WHAT YOU WILL DO. Going through the material underneath, give only the number of lines that contain "electrónico".

Content starts

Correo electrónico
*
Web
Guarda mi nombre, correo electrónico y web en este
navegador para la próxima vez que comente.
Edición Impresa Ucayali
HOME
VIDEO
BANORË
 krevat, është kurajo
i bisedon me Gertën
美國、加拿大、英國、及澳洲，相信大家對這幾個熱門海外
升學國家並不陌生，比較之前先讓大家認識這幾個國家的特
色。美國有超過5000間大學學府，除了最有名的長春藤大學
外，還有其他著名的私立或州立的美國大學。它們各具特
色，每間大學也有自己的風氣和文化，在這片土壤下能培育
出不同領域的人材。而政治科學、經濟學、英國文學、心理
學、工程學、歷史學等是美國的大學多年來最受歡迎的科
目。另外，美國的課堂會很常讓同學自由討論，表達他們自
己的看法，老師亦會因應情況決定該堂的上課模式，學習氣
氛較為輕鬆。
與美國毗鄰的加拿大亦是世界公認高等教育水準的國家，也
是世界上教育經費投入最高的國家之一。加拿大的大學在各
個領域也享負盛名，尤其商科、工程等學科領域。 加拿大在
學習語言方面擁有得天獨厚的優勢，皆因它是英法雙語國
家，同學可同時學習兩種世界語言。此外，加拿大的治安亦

Content ends
Content starts

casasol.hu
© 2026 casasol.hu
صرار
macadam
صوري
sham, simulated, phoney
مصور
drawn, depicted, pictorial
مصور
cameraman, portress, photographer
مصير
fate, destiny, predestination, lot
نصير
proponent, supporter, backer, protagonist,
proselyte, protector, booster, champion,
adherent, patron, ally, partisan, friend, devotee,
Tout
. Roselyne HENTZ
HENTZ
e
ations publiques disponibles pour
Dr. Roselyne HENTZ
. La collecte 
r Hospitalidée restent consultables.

Content ends

REPLY TO THE TASK. 2